## Brief
Only lines containing the word "follows" belong in the answer; copy each one from the records.

Dataset entries
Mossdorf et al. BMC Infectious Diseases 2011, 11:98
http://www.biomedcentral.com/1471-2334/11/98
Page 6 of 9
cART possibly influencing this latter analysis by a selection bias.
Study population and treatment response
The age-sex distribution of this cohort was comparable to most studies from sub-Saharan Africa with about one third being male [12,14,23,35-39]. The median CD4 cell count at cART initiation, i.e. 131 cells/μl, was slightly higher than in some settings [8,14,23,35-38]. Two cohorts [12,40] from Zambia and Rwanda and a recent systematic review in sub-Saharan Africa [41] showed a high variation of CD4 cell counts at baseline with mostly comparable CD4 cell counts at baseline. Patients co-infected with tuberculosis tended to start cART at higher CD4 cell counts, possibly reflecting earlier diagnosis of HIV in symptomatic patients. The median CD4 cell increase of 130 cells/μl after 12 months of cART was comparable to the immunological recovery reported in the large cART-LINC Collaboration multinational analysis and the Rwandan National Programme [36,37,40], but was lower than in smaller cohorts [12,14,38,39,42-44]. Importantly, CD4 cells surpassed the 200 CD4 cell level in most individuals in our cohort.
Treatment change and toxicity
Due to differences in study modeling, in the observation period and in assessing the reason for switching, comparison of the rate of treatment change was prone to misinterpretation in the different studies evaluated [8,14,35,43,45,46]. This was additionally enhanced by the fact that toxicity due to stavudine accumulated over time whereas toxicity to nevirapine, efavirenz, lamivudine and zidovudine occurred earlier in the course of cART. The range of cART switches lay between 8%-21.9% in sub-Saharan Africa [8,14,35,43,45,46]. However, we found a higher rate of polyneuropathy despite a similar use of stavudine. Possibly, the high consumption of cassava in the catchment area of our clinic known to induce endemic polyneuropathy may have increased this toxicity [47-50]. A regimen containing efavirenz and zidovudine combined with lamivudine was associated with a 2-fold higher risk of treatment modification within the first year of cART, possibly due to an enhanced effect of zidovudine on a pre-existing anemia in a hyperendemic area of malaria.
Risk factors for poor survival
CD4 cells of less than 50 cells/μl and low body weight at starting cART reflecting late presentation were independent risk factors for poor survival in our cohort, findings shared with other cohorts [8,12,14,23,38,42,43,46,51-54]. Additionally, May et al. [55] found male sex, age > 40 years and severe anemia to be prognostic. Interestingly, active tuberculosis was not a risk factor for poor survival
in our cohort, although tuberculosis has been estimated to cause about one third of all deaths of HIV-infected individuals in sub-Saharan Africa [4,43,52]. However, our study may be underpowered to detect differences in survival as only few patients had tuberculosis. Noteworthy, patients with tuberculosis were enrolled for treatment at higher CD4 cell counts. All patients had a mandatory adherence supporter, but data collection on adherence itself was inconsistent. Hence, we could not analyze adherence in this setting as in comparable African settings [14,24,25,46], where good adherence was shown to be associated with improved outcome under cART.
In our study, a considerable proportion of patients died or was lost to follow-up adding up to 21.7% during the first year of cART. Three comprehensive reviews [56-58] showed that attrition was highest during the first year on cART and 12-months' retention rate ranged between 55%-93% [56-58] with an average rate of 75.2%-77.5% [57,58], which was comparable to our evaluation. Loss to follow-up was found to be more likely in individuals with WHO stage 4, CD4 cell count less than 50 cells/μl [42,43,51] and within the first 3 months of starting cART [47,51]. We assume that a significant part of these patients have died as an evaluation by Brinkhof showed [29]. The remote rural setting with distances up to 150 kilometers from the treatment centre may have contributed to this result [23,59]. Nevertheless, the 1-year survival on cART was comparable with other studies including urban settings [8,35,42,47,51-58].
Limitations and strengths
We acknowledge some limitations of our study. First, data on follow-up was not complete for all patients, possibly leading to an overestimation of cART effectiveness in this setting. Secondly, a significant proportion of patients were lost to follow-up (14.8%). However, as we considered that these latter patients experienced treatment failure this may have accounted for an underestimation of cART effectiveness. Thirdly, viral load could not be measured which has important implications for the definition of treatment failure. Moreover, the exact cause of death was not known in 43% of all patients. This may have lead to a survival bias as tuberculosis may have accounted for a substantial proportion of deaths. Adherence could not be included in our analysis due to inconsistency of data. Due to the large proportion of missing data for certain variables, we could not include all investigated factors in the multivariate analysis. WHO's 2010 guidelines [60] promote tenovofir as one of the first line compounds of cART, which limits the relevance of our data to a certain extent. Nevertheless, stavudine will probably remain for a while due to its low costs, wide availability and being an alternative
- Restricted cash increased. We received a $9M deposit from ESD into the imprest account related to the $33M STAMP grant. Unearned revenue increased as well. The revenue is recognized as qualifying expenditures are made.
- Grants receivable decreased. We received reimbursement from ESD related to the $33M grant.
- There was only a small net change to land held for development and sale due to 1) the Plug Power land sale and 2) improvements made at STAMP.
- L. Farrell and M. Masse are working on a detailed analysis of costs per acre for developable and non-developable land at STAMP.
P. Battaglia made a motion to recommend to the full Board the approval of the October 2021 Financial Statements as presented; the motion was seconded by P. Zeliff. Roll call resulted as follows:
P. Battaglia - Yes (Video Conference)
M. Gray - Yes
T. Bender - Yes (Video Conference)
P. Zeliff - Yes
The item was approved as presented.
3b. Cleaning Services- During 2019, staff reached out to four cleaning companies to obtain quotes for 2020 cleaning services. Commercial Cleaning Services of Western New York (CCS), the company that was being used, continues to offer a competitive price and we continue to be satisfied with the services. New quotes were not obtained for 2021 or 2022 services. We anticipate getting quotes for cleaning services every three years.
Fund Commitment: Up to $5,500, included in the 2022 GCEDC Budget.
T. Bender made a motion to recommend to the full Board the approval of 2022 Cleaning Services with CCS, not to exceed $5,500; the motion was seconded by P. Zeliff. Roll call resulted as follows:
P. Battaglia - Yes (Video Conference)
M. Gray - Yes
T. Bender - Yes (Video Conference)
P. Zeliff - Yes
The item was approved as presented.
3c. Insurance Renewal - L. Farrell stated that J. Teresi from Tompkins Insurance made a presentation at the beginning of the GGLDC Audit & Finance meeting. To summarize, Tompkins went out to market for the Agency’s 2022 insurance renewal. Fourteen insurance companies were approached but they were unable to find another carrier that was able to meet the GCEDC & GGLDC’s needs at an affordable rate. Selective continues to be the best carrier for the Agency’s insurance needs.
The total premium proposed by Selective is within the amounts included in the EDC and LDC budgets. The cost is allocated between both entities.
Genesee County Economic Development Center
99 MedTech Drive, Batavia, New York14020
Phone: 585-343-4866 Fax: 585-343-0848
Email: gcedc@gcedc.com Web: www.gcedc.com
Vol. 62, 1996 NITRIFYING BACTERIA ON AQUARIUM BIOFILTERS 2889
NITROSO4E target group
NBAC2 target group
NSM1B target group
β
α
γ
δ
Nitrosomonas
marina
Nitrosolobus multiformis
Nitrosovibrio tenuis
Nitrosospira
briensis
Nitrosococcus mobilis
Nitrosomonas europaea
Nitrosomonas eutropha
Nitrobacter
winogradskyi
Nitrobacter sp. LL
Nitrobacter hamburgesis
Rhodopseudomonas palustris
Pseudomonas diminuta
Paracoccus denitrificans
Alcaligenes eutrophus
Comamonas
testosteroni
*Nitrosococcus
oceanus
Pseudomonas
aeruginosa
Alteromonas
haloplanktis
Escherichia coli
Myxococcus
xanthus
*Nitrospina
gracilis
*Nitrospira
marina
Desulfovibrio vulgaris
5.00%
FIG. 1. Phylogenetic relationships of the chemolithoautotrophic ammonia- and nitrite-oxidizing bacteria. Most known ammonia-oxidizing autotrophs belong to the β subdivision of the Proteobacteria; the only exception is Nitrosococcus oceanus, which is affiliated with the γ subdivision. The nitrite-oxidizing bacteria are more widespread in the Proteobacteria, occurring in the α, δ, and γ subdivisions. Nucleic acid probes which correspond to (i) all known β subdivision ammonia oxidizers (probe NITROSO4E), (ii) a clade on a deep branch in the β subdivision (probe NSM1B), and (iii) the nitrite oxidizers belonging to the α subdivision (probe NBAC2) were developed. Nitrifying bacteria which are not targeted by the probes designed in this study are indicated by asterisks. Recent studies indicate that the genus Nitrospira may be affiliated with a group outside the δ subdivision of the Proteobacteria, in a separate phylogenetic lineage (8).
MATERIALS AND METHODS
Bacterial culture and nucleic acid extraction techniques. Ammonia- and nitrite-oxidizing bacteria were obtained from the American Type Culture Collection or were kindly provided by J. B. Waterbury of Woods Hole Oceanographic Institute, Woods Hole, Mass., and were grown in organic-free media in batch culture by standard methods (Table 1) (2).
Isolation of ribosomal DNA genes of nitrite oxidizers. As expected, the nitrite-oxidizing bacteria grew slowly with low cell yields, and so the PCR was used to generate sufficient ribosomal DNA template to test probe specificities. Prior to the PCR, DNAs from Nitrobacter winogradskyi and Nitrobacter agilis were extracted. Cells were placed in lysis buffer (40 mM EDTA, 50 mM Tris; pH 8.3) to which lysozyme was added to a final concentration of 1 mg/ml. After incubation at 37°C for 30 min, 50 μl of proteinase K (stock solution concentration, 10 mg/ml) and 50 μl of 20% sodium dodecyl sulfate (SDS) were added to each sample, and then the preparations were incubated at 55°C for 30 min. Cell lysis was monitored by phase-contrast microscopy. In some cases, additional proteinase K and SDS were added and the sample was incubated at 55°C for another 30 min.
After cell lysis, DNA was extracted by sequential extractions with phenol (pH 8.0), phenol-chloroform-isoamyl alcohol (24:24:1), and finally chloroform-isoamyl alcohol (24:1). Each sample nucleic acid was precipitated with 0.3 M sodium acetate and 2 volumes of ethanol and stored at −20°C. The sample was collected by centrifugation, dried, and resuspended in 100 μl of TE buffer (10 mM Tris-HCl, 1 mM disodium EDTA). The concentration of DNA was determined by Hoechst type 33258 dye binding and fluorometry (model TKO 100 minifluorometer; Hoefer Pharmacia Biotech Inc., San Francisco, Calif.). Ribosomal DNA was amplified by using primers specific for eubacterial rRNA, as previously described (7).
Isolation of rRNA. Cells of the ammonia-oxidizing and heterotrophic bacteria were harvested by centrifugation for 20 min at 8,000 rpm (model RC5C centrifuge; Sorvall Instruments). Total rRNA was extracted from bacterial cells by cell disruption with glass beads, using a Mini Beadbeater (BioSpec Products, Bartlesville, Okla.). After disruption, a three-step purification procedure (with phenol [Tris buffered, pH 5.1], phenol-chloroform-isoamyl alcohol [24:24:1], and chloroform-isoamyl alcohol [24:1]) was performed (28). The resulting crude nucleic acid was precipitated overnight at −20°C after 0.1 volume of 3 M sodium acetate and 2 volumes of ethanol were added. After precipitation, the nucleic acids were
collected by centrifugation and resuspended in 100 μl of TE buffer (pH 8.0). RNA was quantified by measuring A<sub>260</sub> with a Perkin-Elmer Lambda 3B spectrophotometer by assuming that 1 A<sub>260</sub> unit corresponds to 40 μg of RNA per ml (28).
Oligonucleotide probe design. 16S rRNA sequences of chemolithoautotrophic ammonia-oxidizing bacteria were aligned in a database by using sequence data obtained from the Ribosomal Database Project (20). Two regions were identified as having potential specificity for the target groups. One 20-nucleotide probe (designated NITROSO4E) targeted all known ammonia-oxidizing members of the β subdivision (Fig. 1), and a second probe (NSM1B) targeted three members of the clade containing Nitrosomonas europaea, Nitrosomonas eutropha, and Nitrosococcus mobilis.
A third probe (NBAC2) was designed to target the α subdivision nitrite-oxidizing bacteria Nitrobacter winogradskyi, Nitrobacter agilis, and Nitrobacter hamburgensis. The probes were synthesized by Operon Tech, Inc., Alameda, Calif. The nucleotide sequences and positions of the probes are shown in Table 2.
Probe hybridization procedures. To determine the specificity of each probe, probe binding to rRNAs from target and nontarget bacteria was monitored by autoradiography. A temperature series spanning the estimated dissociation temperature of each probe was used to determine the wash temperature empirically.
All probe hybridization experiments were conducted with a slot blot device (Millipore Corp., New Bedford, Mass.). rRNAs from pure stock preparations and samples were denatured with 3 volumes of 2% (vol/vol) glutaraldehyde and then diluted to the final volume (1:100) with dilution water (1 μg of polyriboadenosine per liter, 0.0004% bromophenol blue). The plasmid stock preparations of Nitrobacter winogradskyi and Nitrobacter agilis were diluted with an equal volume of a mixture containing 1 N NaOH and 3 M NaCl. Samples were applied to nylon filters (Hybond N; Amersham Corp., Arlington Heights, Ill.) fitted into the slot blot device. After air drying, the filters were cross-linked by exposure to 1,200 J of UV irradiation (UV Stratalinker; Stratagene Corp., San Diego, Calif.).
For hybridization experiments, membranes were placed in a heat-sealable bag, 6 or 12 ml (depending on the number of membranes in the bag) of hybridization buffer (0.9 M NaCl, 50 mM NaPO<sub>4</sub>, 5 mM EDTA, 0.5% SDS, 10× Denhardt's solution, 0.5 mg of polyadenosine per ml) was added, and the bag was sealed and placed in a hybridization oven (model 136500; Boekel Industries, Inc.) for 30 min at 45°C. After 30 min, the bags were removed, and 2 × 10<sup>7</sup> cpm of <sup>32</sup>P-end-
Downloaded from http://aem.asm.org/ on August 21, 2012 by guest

## Answer box
P. Battaglia made a motion to recommend to the full Board the approval of the October 2021 Financial Statements as presented; the motion was seconded by P. Zeliff. Roll call resulted as follows:
T. Bender made a motion to recommend to the full Board the approval of 2022 Cleaning Services with CCS, not to exceed $5,500; the motion was seconded by P. Zeliff. Roll call resulted as follows:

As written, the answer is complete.